Information shown:
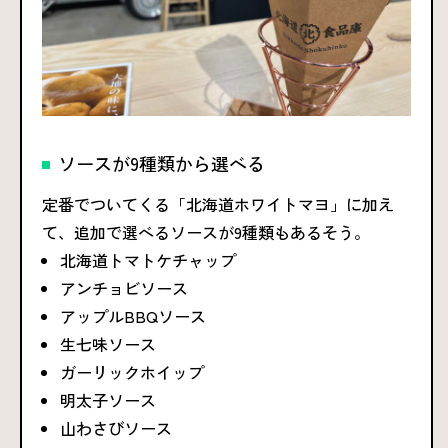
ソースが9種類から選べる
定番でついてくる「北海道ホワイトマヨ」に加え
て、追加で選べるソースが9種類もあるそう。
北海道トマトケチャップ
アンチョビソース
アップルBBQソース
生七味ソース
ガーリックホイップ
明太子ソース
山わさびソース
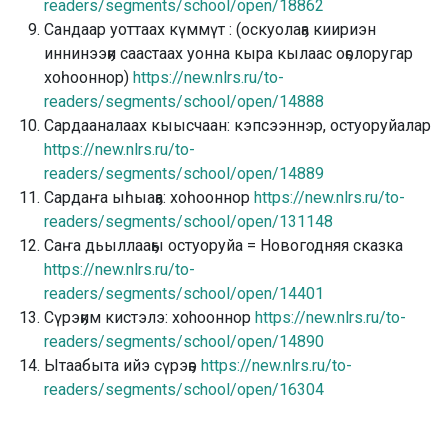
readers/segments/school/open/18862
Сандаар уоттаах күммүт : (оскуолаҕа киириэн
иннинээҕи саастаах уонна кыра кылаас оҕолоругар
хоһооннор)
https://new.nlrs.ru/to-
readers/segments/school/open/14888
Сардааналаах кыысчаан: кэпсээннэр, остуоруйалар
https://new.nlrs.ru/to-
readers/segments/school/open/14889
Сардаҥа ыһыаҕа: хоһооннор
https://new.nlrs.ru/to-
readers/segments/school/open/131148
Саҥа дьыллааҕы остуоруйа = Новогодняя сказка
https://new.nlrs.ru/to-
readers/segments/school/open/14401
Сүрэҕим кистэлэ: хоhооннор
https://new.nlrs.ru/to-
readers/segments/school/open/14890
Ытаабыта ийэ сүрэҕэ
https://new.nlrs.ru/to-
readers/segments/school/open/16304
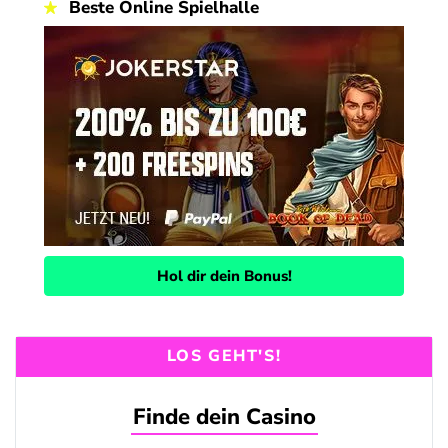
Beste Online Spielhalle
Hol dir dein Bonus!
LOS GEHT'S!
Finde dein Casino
* * *
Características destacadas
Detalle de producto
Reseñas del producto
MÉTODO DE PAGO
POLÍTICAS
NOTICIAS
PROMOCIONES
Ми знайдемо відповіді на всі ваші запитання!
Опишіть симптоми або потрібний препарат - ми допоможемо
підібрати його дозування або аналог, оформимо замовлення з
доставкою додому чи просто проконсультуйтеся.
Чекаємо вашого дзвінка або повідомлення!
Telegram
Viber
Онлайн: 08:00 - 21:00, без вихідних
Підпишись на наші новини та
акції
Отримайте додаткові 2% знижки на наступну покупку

What you should do: What you return from the records above should be exactly everything from the line with "ソースが9種類から選べる" down to the line with "readers/segments/school/open/14888", both kept, and no pictures.

Task response:
ソースが9種類から選べる
定番でついてくる「北海道ホワイトマヨ」に加え
て、追加で選べるソースが9種類もあるそう。
北海道トマトケチャップ
アンチョビソース
アップルBBQソース
生七味ソース
ガーリックホイップ
明太子ソース
山わさびソース
readers/segments/school/open/18862
Сандаар уоттаах күммүт : (оскуолаҕа киириэн
иннинээҕи саастаах уонна кыра кылаас оҕолоругар
хоһооннор)
https://new.nlrs.ru/to-
readers/segments/school/open/14888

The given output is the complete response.